Tuesday, February 22, 2011

What I am working on this week

This week I am busy working on/completing a lot of policy work.
  • I am finishing up work on a policy piece I have been working on since November
    • This is a policy that involves safety proceedures for certain types of medical instruments
  • Tomorrow I will be attending a briefing note training session as research for my briefing note Lean process
    • I want to see if this training is adequate and can be offered to all new staff tasked with writing briefing notes
    • This action would be consistent with the results I received from the briefing note survey I created that overwhelmingly indicated that Executive Director's would support briefing note training for new employees
  • I am making a power-point presentation on health system priorities for Connecting the Dots, which is a health system-wide discussion/planning forum
  • I'm also working on some research for the Saskatchewan Surgical Initiative
I am busy, busy, busy!

Monday, February 14, 2011

Cancer Agency Tour

Last week, the Deputy Minister and I went to the Cancer Agency for a visit. We attended their senior leadership team meeting, and chatted with the CEO, Chair and Vice-Chair of the Agency.

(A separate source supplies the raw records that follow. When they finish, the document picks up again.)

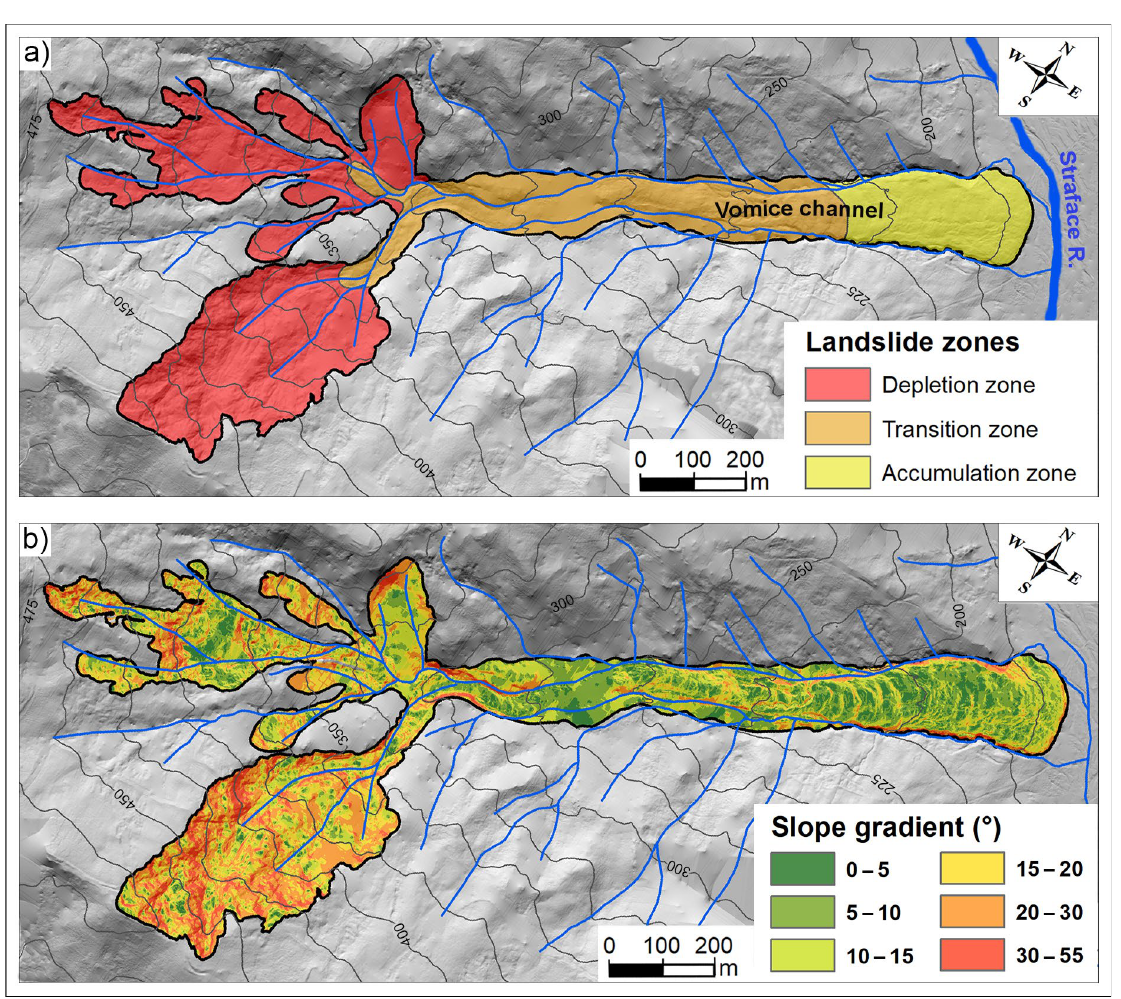
Figure 5. ( a ) Identification of the Vomice landslide zones; ( b ) slope gradient map of landslide area.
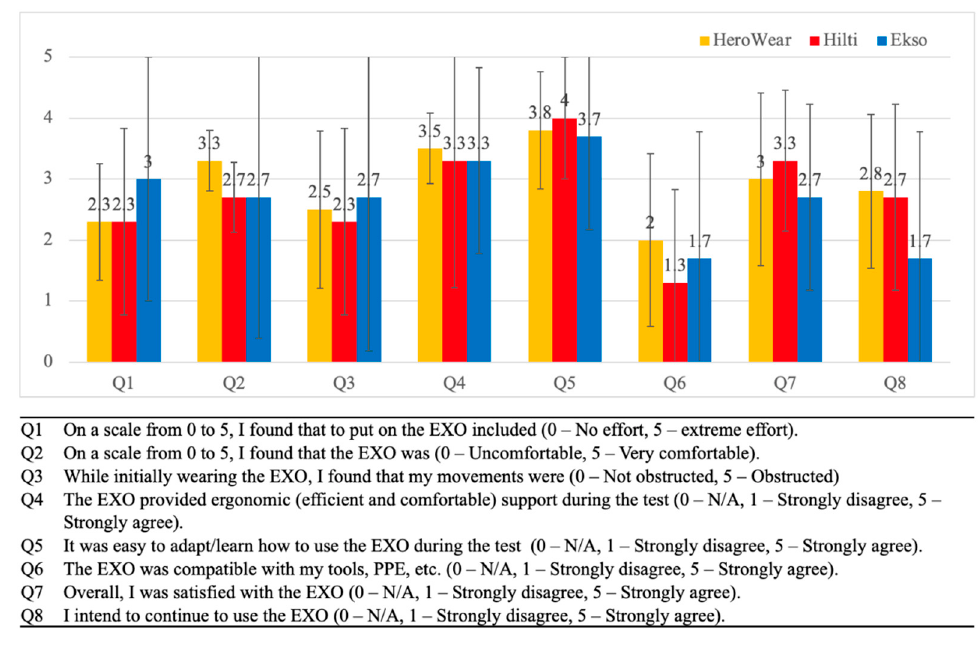
Figure 17. Perceived EXO usefulness, comfortability, and satisfaction.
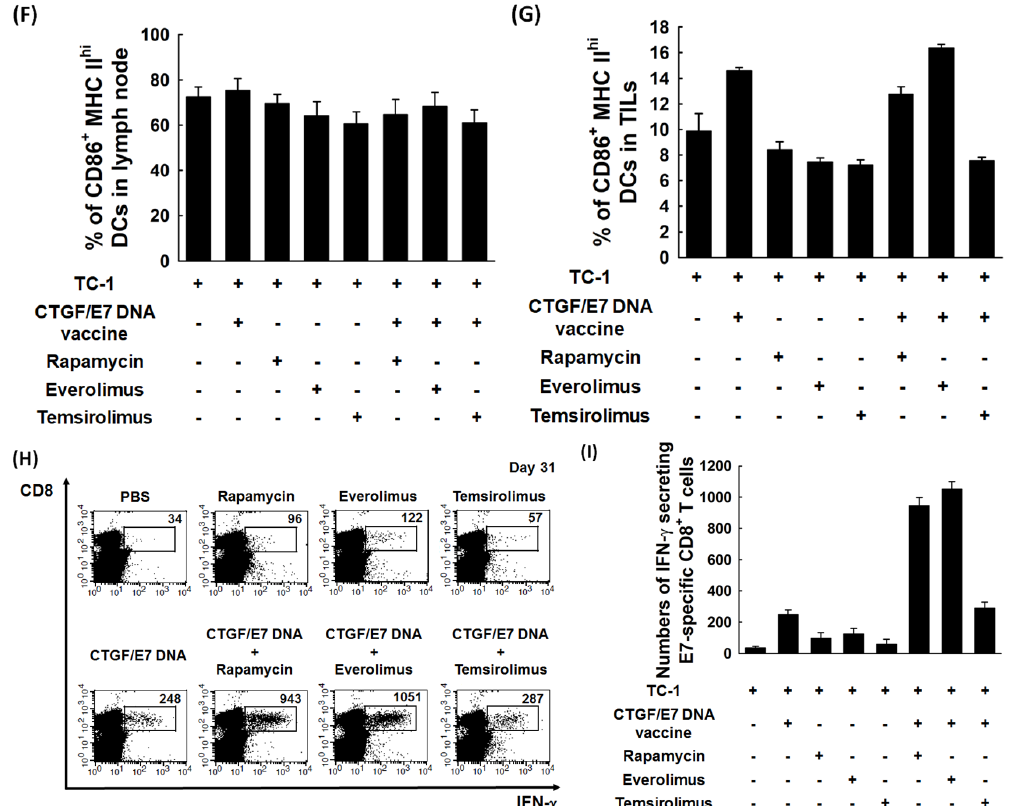
Figure 7. Anti-tumor e ff ects and immune alteration of mice treated with CTGF / E7 DNA vaccine and / or mTORi. ( A ) Diagrammatic representation of di ff erent treatment protocols using CTGF / E7 DNA vaccine and / or mTORi. Note: G1: PBS only; G2: CTGF / E7 DNA vaccine; G3: Rapamycin; G4: Everolimus; G5: Temsirolimus; G6: CTGF / E7 DNA vaccine and rapamycin; G7: CTGF / E7 DNA vaccine and everolimus; G8: CTGF / E7 DNA vaccine and temsirolimus. ( B ) E ff ects of mTORi on TC-1 tumor cells. The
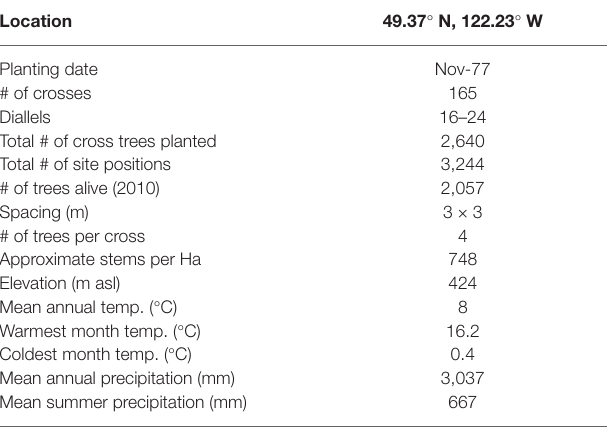
TABLE 1 | Progeny trial summary for the Lost Creek Douglas-fir progeny tests in British Columbia, Canada, including experimental design and climate information. Location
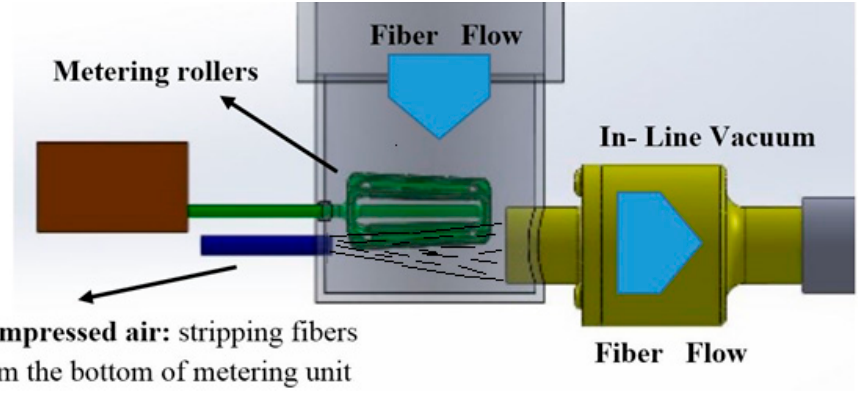
Figure 4. The schematic design of metering rollers, compressed air line and in-line vacuum.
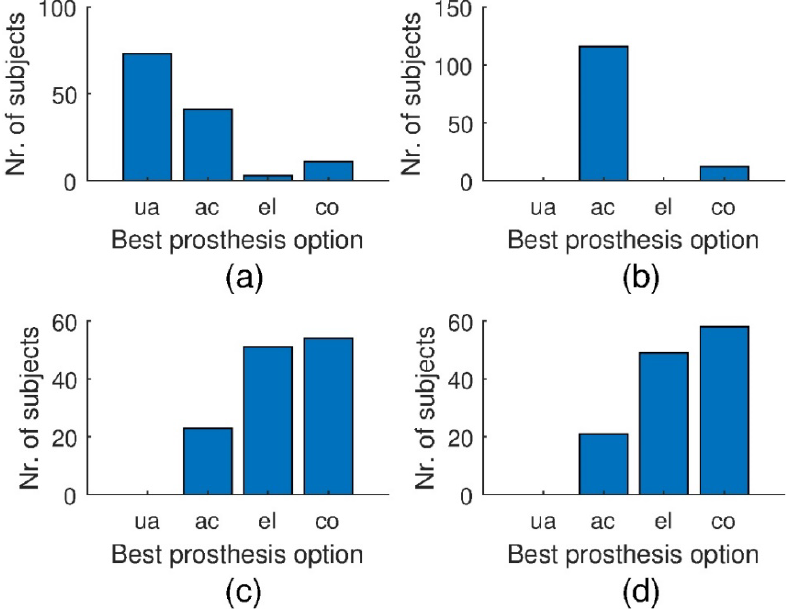
Figure 3. Numbers of subjects with regard to the individually predicted best hearing prosthesis, i.e., the prosthesis corresponding to the minimum cost-adjusted loss of action potentials (LAP) score. The types of hearing loss are as follows: ( a ) cochlear synaptopathy (CS), ( b ) cochlear gain loss (CGL) + CS, ( c ) loss of IHCs (IHCL) + CGL + CS, ( d ) IHCL + CGL + CS. The types of hearing prosthesis are as follows: unaided hearing (ua), acoustical amplification (ac), electrical stimulation (el), and el combined with ac (co).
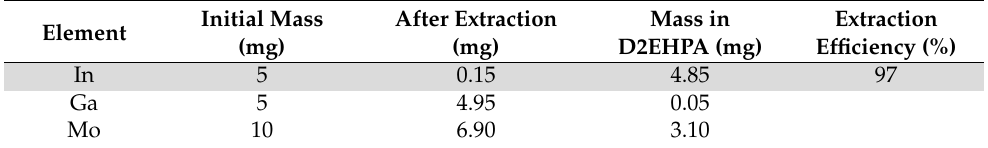
Table 3. Solvent extraction results for indium.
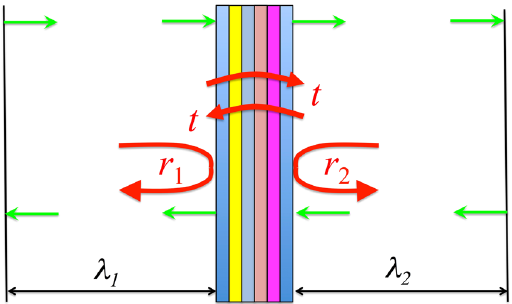
Figure 5. Illustration of S-quantization formalism: layered structure in the quantization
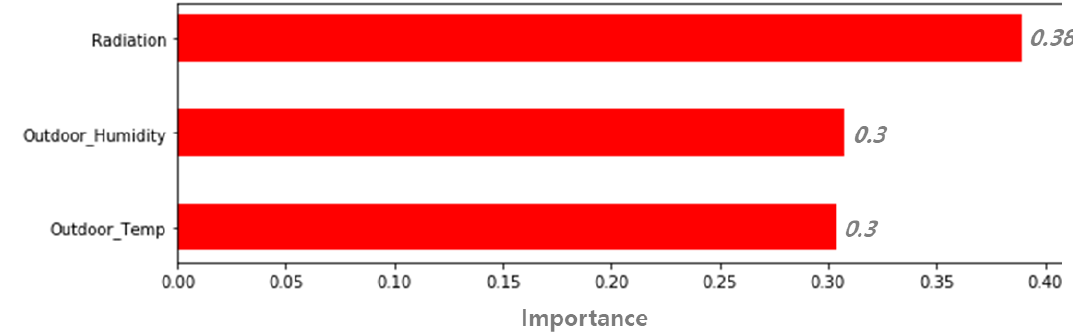
Figure 5. Gini importance of outdoor environmental data.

We mainly talked about their preventative screening programs. One of their programs in particular has been very successful in the pilot phase and is set to expand. The earlier cancer is detected, the better the outcomes will be for the patient.

I think my favourite part of the internship is going out into the community and listening to health providers and patients. Listening to their concerns as well as what pleases them is invaluable when creating policy.

Wednesday, February 2, 2011

Briefing Note Lean

I have been working a lot on the briefing note Lean project lately and thought I would post our progress:
  • "BN Requested" in email headers has been utilized as a means to clearly and quickly identify requests to writers
  • Paper requests for briefing notes have been eliminated - all requests will be made electronically
  • Paper approvals have been eliminated by 75% - now only one final package of the briefing note needs to be sent to the Deputy Minister's Office.
    • Prior to this paper packages were also sent to the Minister's Office, Communications Branch, and the branch that initiated the note - now, they all get a notification electronically of final approval
    • Under the old system if a note was rejected and sent back for rework new packages needed to be created, which wasted a lot of time, effort, and paper. 
  • Tracking of briefing notes from the three branches with the most over-due briefing notes has been undertaken to give us better insight into hold-ups
  • A survey was sent out to the Assistant Deputy Ministers and Executive Directors asking them to identify problems with the briefing note process in terms of timeliness and quality of notes.
We are also considering utilizing a fully electronic process from request to final approval for the briefing notes. Right now the system is paper based, which isn't very helpful if you want to track where a briefing note is in the process!